-- TASK PROMPT --
The listing below holds a line with "2: (611, 364, 2.13)" and a later line with "23: (137, 177, 2.30)". Write out those two lines and every line between them, exactly, and nothing else.

-- INPUT MATERIAL --

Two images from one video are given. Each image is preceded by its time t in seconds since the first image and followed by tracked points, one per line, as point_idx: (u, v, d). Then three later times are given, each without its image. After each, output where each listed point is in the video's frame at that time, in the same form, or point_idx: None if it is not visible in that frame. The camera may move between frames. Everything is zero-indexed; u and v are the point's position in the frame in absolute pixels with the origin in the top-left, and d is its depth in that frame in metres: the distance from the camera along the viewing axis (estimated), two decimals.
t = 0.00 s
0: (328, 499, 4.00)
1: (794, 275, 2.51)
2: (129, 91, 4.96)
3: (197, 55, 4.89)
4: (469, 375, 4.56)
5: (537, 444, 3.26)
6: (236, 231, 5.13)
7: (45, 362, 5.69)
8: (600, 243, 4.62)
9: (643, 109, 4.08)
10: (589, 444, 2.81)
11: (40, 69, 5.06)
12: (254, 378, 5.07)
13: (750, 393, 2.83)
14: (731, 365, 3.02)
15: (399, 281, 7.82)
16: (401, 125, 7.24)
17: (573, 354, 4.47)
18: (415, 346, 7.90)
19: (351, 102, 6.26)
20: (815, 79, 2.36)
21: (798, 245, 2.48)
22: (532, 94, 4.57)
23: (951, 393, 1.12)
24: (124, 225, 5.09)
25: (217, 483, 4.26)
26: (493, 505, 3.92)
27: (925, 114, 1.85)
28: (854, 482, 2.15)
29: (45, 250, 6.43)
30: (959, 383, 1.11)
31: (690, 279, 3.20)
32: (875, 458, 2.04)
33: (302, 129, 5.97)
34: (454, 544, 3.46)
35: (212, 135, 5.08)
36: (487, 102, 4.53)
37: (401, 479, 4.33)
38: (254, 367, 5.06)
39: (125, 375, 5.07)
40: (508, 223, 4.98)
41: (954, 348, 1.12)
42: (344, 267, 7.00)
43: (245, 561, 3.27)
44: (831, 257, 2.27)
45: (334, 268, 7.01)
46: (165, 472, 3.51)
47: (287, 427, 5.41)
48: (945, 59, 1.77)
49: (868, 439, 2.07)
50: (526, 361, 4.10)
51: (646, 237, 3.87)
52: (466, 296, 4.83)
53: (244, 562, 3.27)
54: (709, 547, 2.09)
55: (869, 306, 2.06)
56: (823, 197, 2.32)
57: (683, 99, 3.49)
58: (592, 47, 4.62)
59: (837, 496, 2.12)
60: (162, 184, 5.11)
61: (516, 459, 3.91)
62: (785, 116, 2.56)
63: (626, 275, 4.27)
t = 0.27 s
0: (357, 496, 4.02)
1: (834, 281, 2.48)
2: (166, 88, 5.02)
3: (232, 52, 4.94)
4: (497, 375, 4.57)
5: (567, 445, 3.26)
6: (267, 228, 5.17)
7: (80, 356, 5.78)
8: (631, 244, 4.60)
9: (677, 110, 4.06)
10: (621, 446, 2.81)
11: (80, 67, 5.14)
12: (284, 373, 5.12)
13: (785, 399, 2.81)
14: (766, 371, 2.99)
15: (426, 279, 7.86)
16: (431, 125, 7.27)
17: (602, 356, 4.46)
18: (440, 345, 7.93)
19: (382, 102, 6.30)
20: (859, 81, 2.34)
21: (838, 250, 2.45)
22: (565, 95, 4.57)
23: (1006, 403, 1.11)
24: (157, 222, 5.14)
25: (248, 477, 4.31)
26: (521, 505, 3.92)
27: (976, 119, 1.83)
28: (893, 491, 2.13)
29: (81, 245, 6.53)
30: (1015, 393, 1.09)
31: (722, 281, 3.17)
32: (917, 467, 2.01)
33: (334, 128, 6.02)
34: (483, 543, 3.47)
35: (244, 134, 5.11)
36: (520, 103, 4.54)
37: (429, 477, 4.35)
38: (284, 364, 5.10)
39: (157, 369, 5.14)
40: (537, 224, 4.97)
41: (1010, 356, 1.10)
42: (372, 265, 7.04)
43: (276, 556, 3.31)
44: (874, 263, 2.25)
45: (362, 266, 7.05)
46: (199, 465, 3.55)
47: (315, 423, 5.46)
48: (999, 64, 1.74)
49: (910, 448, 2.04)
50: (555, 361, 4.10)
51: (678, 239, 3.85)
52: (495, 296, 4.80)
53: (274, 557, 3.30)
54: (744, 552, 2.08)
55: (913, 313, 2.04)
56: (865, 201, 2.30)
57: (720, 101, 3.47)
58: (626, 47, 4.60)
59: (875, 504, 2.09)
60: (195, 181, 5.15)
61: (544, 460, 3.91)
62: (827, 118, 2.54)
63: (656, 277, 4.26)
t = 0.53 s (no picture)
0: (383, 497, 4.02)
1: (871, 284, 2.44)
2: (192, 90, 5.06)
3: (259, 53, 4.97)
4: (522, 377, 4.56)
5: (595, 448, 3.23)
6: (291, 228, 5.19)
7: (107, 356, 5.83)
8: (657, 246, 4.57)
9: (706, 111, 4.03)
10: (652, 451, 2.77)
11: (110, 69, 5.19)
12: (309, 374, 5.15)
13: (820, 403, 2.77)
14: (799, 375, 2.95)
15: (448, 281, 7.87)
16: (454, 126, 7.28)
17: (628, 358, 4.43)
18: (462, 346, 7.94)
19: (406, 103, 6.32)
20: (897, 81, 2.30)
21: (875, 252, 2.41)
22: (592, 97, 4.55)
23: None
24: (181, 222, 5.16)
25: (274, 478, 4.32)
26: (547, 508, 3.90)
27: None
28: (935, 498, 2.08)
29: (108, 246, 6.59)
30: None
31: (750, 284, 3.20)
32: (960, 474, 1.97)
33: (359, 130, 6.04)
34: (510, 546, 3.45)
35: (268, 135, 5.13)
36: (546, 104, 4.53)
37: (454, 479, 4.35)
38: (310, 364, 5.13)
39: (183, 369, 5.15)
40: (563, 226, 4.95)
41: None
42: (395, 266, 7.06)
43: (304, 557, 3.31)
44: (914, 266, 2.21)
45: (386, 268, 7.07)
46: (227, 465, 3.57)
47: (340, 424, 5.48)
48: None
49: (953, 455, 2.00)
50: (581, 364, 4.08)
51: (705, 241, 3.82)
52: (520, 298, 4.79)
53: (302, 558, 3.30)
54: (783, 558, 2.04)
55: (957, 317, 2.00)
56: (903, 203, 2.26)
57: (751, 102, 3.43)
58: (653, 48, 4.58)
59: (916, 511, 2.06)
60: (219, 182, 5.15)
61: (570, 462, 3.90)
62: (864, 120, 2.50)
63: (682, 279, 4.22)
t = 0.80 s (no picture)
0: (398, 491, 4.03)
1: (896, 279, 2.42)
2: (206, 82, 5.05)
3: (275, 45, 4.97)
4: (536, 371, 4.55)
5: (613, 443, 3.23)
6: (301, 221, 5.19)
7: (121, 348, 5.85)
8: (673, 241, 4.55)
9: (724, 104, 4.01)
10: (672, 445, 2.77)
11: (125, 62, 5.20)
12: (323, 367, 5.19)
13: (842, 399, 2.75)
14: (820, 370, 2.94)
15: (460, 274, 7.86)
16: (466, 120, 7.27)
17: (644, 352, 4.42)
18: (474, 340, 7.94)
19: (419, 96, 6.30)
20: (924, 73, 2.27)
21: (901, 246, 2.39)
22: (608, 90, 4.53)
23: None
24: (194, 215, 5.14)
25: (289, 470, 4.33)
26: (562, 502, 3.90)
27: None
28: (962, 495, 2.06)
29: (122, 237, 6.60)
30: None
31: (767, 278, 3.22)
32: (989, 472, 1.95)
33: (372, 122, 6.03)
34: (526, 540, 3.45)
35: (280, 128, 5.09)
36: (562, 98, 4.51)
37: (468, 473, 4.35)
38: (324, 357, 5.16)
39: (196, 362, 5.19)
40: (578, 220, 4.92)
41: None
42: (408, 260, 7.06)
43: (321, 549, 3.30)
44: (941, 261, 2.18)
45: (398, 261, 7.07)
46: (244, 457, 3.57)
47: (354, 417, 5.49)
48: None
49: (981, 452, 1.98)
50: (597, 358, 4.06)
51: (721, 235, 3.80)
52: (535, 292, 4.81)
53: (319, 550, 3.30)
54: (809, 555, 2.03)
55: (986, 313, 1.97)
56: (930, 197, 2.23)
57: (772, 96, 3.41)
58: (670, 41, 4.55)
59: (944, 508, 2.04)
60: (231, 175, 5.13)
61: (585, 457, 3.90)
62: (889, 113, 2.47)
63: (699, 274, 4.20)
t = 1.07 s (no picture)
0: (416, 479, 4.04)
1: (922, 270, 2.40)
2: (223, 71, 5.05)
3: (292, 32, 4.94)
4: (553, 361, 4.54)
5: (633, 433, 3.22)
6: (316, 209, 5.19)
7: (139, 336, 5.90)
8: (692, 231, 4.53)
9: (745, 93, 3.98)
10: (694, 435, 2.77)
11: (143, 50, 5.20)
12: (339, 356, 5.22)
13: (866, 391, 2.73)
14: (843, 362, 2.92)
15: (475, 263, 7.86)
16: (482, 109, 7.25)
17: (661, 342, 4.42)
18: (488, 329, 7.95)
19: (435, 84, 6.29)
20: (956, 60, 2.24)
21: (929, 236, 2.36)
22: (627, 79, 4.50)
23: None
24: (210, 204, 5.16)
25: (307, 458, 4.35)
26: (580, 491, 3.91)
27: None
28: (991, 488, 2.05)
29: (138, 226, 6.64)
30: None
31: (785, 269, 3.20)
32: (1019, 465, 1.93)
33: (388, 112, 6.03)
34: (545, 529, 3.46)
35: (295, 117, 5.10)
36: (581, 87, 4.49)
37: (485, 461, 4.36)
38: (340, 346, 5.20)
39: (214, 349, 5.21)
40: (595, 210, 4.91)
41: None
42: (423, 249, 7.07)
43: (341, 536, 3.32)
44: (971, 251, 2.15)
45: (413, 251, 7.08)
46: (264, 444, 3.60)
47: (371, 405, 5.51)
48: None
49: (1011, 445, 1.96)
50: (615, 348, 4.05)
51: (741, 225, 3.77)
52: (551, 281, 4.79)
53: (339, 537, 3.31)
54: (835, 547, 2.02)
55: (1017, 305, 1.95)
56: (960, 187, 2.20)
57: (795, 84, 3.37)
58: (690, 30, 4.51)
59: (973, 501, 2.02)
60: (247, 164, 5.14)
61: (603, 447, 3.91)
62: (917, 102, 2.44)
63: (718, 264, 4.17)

==

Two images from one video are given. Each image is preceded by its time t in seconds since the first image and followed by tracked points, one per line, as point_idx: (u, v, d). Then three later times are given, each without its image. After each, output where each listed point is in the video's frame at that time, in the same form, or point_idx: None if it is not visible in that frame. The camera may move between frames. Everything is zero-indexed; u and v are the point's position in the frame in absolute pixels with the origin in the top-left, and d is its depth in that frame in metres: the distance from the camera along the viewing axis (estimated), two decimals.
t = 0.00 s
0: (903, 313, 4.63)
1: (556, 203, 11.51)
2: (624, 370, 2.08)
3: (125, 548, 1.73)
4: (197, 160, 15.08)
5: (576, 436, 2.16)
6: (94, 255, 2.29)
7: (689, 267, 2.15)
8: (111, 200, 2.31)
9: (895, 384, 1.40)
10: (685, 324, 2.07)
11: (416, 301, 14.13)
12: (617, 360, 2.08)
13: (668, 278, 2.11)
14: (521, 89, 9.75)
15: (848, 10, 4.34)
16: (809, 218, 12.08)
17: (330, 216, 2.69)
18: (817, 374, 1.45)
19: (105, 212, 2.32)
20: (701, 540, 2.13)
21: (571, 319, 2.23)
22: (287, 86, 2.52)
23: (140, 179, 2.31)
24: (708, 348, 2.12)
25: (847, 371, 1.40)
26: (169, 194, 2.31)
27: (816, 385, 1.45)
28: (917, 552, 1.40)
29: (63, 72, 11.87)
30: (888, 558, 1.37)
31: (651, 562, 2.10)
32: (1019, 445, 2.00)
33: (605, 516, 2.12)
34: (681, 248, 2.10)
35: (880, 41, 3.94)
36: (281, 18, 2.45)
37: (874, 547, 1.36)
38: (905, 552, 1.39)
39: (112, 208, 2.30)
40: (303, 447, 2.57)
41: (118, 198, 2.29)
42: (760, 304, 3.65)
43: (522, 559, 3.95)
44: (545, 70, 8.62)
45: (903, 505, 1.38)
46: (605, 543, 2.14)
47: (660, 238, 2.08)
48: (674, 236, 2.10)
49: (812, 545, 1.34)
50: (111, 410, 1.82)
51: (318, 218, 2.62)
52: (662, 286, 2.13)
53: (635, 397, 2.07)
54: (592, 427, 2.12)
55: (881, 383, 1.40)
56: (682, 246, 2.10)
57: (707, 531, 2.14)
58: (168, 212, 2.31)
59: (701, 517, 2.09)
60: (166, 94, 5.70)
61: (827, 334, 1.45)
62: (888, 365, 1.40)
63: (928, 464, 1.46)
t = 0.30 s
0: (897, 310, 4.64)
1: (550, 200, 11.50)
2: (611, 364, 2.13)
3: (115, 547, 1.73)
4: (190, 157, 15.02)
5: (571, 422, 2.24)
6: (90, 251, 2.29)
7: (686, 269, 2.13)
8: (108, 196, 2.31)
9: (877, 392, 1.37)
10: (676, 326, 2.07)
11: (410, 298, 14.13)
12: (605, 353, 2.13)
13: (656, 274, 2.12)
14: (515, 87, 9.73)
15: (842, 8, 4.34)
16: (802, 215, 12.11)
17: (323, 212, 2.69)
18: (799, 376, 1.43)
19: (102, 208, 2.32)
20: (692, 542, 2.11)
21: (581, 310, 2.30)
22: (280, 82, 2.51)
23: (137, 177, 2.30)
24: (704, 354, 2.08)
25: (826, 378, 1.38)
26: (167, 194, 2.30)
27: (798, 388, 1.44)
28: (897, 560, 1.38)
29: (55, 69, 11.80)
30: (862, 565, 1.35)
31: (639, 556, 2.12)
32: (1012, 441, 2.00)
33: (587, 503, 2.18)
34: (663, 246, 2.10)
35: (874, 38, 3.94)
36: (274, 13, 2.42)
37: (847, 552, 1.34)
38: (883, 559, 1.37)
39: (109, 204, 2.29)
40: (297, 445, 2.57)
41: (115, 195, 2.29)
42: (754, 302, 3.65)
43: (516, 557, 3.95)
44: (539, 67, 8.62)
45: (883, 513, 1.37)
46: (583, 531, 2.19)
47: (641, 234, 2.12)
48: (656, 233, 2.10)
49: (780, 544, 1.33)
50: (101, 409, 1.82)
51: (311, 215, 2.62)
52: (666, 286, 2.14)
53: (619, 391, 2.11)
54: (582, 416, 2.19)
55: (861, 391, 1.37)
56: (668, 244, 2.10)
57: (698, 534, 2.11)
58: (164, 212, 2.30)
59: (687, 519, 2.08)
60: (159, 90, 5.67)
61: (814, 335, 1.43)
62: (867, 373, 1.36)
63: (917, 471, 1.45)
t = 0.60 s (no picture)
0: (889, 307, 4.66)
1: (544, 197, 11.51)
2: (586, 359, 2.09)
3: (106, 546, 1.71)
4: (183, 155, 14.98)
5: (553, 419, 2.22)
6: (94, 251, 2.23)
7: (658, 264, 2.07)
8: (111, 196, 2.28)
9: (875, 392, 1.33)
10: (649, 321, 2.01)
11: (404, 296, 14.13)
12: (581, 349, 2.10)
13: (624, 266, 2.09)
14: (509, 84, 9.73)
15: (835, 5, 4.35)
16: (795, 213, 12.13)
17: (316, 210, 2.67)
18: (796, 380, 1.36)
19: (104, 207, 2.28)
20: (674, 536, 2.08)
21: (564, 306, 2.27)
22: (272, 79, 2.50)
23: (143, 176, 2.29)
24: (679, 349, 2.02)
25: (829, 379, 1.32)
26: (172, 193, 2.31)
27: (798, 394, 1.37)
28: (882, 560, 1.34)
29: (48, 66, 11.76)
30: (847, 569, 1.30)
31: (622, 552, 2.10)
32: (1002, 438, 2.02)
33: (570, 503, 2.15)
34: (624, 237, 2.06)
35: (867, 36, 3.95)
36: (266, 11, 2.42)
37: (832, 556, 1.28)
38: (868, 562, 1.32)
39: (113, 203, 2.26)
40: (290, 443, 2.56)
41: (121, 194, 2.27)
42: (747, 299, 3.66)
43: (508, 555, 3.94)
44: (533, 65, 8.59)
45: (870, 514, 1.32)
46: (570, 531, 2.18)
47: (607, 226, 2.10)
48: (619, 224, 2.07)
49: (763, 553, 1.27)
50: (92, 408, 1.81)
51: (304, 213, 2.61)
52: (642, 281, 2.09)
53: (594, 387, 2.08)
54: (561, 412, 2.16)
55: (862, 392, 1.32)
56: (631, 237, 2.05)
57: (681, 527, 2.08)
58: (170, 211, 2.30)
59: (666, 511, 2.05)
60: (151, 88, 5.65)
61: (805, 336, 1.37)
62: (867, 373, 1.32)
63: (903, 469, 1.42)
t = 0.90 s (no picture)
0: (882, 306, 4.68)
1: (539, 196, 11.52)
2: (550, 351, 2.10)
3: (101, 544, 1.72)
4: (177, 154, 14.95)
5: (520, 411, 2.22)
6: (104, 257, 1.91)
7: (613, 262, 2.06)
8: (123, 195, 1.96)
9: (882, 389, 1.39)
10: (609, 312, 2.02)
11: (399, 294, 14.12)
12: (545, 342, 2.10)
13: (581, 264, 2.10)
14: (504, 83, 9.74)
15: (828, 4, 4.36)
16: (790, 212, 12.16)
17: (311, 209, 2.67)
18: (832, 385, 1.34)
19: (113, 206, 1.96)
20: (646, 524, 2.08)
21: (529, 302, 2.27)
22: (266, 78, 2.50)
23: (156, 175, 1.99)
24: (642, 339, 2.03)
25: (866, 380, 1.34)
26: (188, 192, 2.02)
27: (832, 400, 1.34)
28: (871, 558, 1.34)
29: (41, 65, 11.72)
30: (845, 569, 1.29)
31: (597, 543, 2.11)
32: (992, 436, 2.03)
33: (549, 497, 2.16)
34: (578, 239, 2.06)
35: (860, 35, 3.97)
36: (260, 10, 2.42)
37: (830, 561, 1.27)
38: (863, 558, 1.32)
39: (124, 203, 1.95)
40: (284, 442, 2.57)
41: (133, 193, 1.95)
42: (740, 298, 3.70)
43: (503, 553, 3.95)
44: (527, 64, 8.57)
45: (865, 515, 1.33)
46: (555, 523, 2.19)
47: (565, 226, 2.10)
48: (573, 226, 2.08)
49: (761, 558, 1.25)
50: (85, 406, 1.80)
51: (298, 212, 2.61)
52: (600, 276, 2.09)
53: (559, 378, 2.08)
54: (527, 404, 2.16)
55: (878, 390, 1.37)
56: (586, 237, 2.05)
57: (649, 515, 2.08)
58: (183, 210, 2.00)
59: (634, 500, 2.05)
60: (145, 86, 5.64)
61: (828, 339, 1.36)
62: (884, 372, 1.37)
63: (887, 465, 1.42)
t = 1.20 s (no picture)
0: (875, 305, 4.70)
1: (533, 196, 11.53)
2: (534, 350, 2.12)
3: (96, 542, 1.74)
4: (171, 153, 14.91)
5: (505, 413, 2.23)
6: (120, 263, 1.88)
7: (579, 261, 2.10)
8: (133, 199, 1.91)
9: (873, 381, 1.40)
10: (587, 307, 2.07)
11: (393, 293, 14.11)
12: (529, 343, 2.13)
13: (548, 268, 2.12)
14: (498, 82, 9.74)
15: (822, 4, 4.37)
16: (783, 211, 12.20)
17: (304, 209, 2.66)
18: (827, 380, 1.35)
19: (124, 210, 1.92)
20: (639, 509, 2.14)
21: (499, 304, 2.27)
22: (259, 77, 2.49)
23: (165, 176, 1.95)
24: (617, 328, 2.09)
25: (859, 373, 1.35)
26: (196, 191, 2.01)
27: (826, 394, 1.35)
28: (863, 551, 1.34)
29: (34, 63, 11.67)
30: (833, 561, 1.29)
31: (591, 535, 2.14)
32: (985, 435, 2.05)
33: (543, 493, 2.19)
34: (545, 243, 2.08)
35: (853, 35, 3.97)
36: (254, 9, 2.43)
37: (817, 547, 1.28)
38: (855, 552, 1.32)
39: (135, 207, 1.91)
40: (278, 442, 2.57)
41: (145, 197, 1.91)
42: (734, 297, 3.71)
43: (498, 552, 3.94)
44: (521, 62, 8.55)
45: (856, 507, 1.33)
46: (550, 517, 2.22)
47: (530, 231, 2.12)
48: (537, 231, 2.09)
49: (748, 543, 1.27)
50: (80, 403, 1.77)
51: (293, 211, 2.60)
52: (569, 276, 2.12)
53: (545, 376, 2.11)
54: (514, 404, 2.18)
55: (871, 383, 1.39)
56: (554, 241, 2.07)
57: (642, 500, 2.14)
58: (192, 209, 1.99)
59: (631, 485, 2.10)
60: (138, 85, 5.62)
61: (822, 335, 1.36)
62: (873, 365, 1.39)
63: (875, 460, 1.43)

-- EXERCISE OUTPUT --
2: (611, 364, 2.13)
3: (115, 547, 1.73)
4: (190, 157, 15.02)
5: (571, 422, 2.24)
6: (90, 251, 2.29)
7: (686, 269, 2.13)
8: (108, 196, 2.31)
9: (877, 392, 1.37)
10: (676, 326, 2.07)
11: (410, 298, 14.13)
12: (605, 353, 2.13)
13: (656, 274, 2.12)
14: (515, 87, 9.73)
15: (842, 8, 4.34)
16: (802, 215, 12.11)
17: (323, 212, 2.69)
18: (799, 376, 1.43)
19: (102, 208, 2.32)
20: (692, 542, 2.11)
21: (581, 310, 2.30)
22: (280, 82, 2.51)
23: (137, 177, 2.30)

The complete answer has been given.